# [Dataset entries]
===

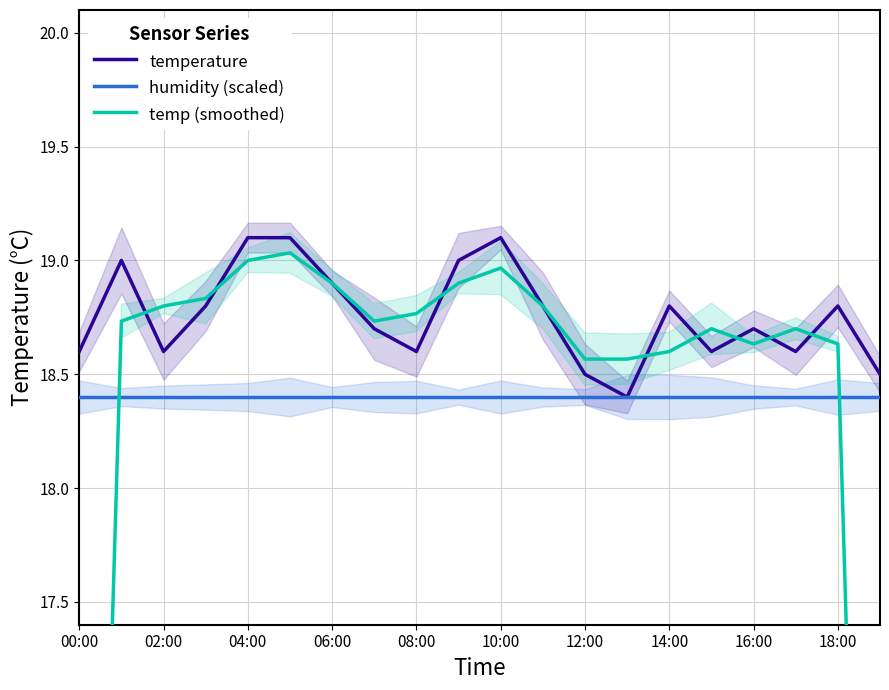

What is the value of the temperature point at the 13th from the left?

18.5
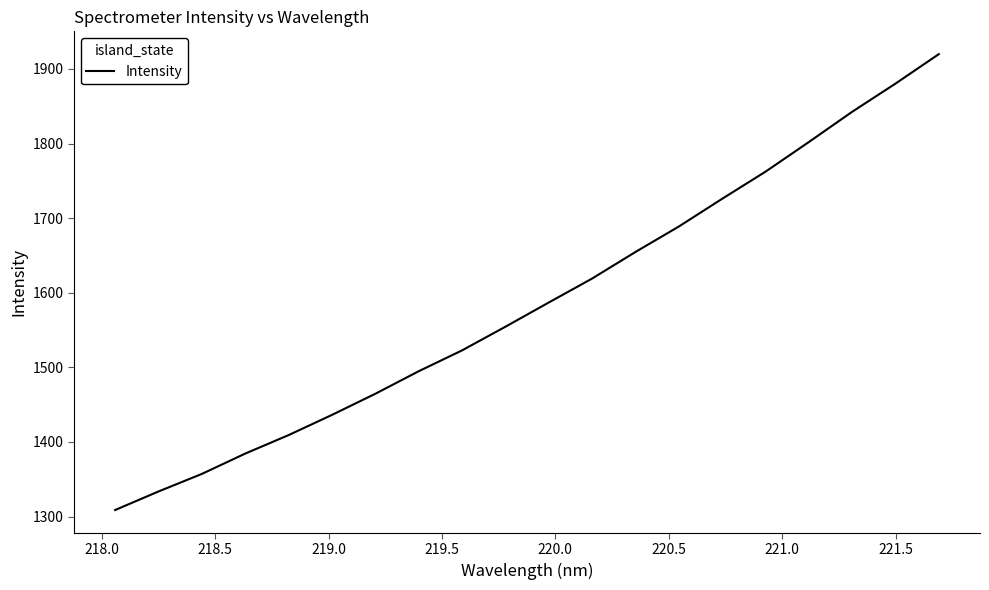

What is the difference between the maximum and minimum values?

610.9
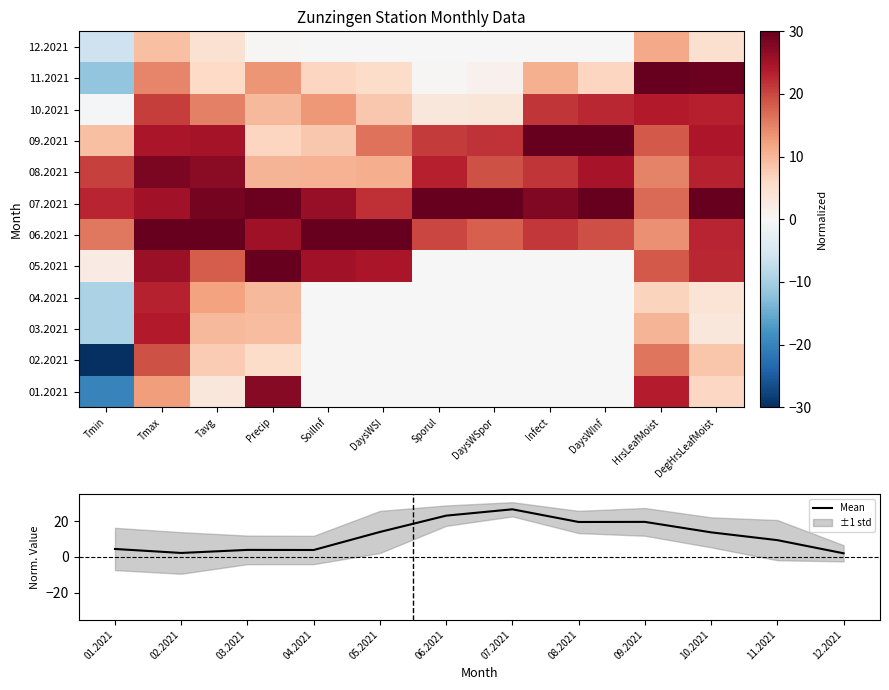

Is it true that Mean equals 3.9 at 03.2021?

True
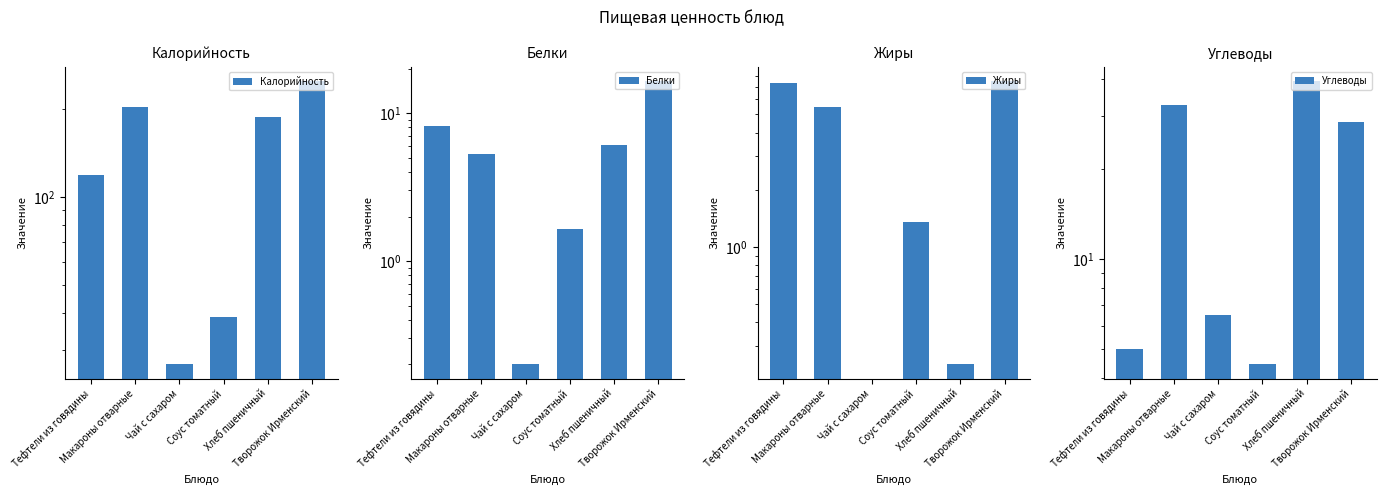

Which series has the largest range (max minus min)?

Калорийность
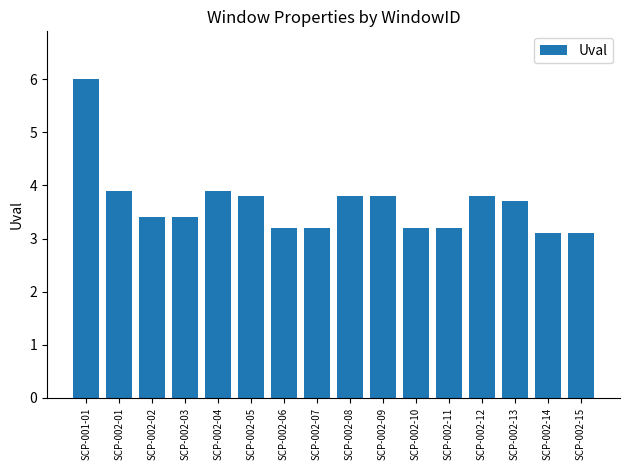

Are the bars horizontal?

No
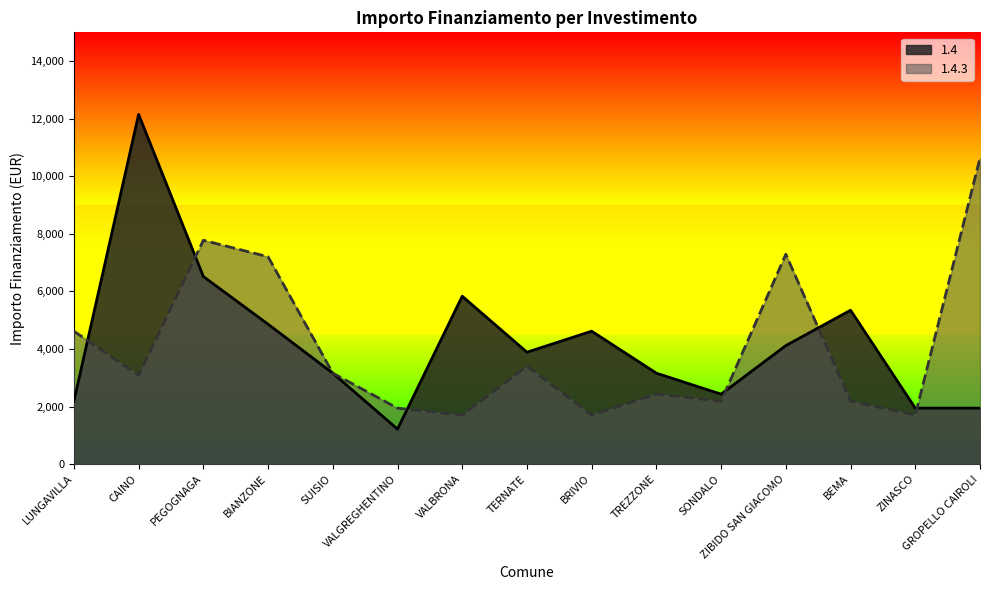

What is the average value of the 1.4.3 series?

4068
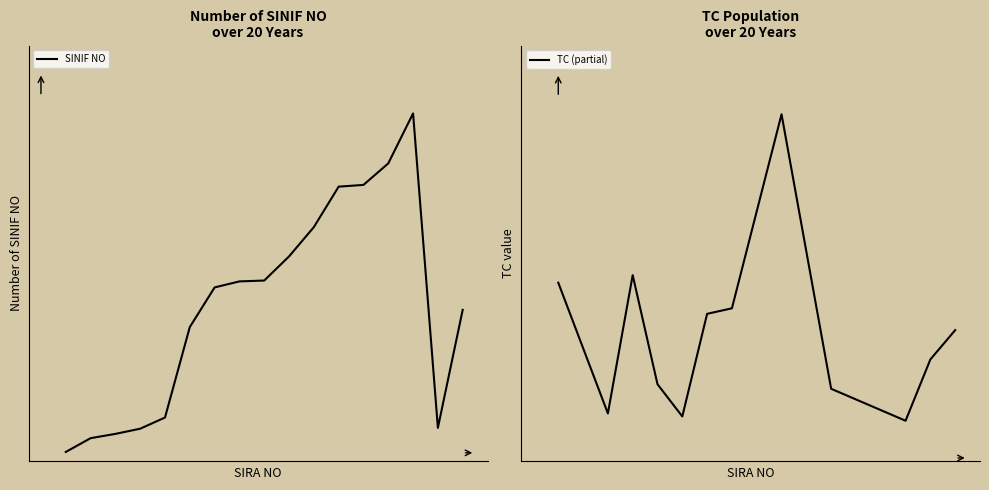

How many interior local peaks (higher than both neighbors) does the data have?

1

===

# [TASK REQUIREMENTS]
Which lines in the rows above contain the word "What"? Show each of them in full.

# [TASK OUTPUT]
What is the value of the temperature point at the 13th from the left?
What is the difference between the maximum and minimum values?
What is the average value of the 1.4.3 series?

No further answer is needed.